Start of PROVIDED PASSAGE
8. LIMITATION OF LIABILITY
Sweed shall have no liability for any damages for business interruption, lost profits, lost revenues, loss of or use of information, or other special, consequential, exemplary, punitive, or incidental damages: (1) arising out of the Agreement or Customers’ use of the Services or the Sweed Software, or (2) for any claim against Customer by any third party; in each case, however, caused, even if Sweed has been advised of the possibility of such damages. Sweed’s maximum aggregate liability for any damages arising out of or related to the Agreement, whether in contract, tort, or otherwise, shall in no event exceed, in the aggregate, the total amount of the Services Fees (but not Additional Fees) paid to Sweed by Customer (excluding any reimbursable expenses), during the twelve (12) month period immediately preceding the events giving rise to the most recent claim. Any refunds or credits provided to Customer by Sweed in connection with the Services or the Sweed Software shall offset and reduce any such damages and count towards the above limitation of liability.
End of PROVIDED PASSAGE
Start of SUPPLIED INFORMATION
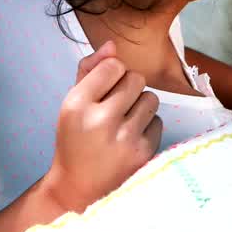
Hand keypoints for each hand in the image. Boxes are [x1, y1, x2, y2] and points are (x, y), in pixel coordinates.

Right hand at [39, 41, 162, 212]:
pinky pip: (158, 122)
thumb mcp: (73, 103)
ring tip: (123, 123)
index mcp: (77, 104)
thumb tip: (112, 45)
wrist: (78, 186)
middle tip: (114, 108)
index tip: (104, 91)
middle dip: (129, 89)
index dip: (112, 75)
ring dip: (140, 107)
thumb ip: (90, 70)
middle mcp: (100, 120)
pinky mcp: (143, 152)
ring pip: (151, 99)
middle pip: (136, 78)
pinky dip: (147, 127)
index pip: (113, 65)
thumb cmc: (76, 138)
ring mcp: (124, 138)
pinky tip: (130, 139)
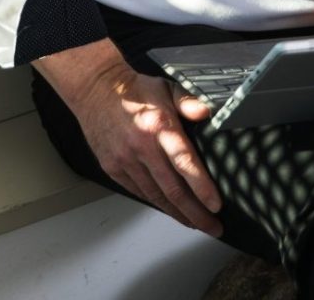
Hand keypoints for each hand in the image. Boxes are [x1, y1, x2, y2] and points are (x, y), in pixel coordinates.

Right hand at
End of SUPPLIED INFORMATION
:: REQUIRED WORK ::
1/ Answer these from the limitation of liability clause:
(a) Over what period are the fees counted to set Sweed's maximum total liability?
(b) Which fees does the clause leave out of that maximum?
(c) What do refunds or credits from Sweed to the Customer do to any damages?
2/ Extend the limitation of liability clause with the text that would naturally come after its final sentence.

:: PER-TASK ANSWERS ::
1/
(a) The twelve (12) month period immediately before the events that led to the most recent claim.
(b) Additional Fees, and any reimbursable expenses, are left out. Only the Services Fees paid to Sweed count.
(c) They offset and reduce the damages and count toward the limitation of liability.

2/
9. MISCELLANEOUS
If any provision of the Agreement is found to be unenforceable or invalid, that provision will be limited or eliminated to the minimum extent necessary so that the Agreement will otherwise remain in full force and effect and enforceable. The Agreement is not assignable, transferable, or sublicensable by Customer except with Sweed’s prior written consent. The Agreement is the complete and exclusive statement of the mutual understanding of the parties with respect to the subject matter of the Agreement and supersedes and cancels all previous written and oral agreements, quotations, proposals, communications, and other understandings relating to the subject matter of the Agreement, and that all waivers and modifications must be in writing signed by both parties. No agency, partnership, joint venture, or employment is created as a result of the Agreement, and neither Party has any authority of any kind to bind the other in any respect whatsoever. In any action or proceeding to enforce rights under the Agreement, the prevailing party will be entitled to recover costs and attorneys’ fees. All notices under the Agreement will be in writing and will be deemed to have been duly given when received if personally delivered; when receipt is electronically confirmed if transmitted by facsimile or e-mail; the day after it is sent if sent for next-day delivery by recognized overnight delivery service; and upon receipt, if sent by certified or registered mail, return receipt requested. The Agreement shall be governed by the laws of the State of New York without regard to its conflict of laws provisions.